Joining Global Teacher Prize community allowed me to meet ‘inspirational teachers’, says finalist

A teacher at Sevenoaks School has said that being shortlisted for the Global Teacher Prize allowed her to meet “inspirational” teachers and plan future collaboration

A teacher at Sevenoaks School has said that being shortlisted for the Global Teacher Prize allowed her to meet “inspirational” teachers and plan future collaboration.

Cat Davison, director of service and partnerships, and a critical thinking and TOK teacher, at Sevenoaks School in Kent, is a top 50 finalist for this year’s Global Teacher Prize.

The Varkey Foundation’s $1m global award “serves to underline the importance of educators and the fact that, throughout the world, their efforts deserve to be recognised and celebrated”.

Davison was nominated by volunteers across the EduSpots network which she founded five years ago. It is a collaborative project which connects and equips local volunteers in their desire to advance educational opportunity in rural Ghana and Kenya.

Davison said: “Joining the Varkey Foundation’s Global Teacher Prize community has also allowed me to meet inspirational teachers and sow seeds for future collaboration. I feel proud, not just of myself, but of all the colleagues, students and parents I’ve worked with. I’m excited for the opportunity to profile ideas, curricula and programmes I’ve helped develop to promote active citizenship.”

The volunteer team in Tease, a small village in Ghana


The EduSpots network now enables over 15,000 people to access resources and learning support through 42 libraries led by 300 local volunteers who share ideas via WhatsApp, conferences and programmes.

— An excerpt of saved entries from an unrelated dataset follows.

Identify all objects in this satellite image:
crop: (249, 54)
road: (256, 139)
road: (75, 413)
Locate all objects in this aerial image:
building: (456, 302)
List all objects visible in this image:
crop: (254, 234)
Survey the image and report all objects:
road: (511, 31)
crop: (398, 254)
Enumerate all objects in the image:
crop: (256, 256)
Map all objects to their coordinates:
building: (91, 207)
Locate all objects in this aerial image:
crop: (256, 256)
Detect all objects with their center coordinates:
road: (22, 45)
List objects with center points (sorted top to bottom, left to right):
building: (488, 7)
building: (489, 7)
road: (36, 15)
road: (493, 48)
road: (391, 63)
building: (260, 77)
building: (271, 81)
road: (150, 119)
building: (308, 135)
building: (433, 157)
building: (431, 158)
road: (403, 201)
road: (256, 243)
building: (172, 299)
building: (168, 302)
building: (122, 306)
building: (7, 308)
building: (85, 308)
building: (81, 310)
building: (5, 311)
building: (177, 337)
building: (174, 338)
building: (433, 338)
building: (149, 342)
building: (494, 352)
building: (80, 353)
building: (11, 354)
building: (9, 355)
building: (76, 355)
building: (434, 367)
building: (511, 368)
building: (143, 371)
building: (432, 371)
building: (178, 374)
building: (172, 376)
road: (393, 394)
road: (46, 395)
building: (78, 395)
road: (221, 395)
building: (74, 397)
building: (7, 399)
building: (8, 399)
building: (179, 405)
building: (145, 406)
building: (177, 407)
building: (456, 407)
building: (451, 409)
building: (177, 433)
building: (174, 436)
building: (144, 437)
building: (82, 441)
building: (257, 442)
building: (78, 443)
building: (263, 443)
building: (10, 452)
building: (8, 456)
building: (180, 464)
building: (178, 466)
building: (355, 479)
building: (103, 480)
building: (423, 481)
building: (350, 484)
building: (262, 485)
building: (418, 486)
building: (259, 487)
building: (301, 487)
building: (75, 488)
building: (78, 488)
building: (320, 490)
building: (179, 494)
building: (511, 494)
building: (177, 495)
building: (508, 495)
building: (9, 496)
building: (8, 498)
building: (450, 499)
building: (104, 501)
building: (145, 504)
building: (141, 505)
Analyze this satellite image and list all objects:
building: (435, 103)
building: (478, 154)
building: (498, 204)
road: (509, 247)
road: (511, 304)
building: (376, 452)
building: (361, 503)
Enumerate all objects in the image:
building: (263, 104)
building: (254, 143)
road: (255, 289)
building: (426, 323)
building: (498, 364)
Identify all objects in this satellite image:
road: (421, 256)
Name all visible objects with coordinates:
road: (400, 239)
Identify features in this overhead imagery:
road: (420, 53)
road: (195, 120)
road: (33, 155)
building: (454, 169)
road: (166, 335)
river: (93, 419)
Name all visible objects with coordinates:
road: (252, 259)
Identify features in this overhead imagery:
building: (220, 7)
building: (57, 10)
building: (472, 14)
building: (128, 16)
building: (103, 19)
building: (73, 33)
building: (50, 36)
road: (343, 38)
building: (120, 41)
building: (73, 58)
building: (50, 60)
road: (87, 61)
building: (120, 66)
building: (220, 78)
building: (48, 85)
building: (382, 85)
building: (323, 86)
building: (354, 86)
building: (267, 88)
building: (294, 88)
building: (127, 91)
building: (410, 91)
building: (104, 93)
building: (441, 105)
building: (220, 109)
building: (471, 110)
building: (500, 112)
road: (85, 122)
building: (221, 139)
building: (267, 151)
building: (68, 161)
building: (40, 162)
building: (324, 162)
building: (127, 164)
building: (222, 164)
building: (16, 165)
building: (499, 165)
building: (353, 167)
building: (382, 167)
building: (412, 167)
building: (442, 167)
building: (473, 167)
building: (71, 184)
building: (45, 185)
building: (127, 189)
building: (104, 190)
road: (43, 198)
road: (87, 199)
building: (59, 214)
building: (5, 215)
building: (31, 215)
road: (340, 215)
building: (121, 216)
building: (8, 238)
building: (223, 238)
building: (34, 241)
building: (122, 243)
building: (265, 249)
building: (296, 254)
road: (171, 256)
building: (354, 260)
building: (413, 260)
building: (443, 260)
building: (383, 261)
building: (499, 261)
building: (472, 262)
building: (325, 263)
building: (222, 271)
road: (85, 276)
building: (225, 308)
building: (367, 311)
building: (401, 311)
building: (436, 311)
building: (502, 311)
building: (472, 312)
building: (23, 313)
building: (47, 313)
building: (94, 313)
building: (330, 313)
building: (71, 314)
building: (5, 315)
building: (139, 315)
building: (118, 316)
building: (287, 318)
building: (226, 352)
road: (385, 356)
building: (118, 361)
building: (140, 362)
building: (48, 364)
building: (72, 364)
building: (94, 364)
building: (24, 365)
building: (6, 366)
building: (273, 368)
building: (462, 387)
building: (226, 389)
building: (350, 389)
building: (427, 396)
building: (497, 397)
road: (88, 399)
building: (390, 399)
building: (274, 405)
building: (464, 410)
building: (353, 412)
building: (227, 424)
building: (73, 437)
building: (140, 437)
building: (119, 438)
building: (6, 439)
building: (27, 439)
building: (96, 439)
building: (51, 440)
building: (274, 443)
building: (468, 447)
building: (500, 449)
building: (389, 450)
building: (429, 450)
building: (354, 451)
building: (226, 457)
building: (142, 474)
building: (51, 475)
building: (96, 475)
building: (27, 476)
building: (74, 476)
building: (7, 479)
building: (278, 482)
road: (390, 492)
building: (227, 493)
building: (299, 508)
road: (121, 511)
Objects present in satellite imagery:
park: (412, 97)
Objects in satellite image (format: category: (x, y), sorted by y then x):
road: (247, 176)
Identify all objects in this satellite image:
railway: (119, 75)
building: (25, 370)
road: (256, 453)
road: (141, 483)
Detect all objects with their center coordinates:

Furthermore, thousands of students across the world participate in EduSpots’ online courses which apply postcolonial thinking to development practice.

Davison said independent schools must continue to reflect on the relationship that they have with society. “Given the diversity across schools, this should be informed by the context of specific schools and their communities.”

She continued: “I believe that the greatest impact in society that independent schools can offer is educating students to become inclusive, critically informed and active citizens. Moving beyond models of charity and service that only provide short-term support, there is an opportunity to connect service actions with our wider curriculums to catalyse deeper student engagement and collective transformation.

“Many students already want to use their educational advantage to learn about social inequalities and use their voice to promote a fairer society. We have an exciting opportunity to give students the skills, critical understanding and confidence to enable them to work together with students in different schools to create innovative and inclusive solutions to social and environmental challenges.”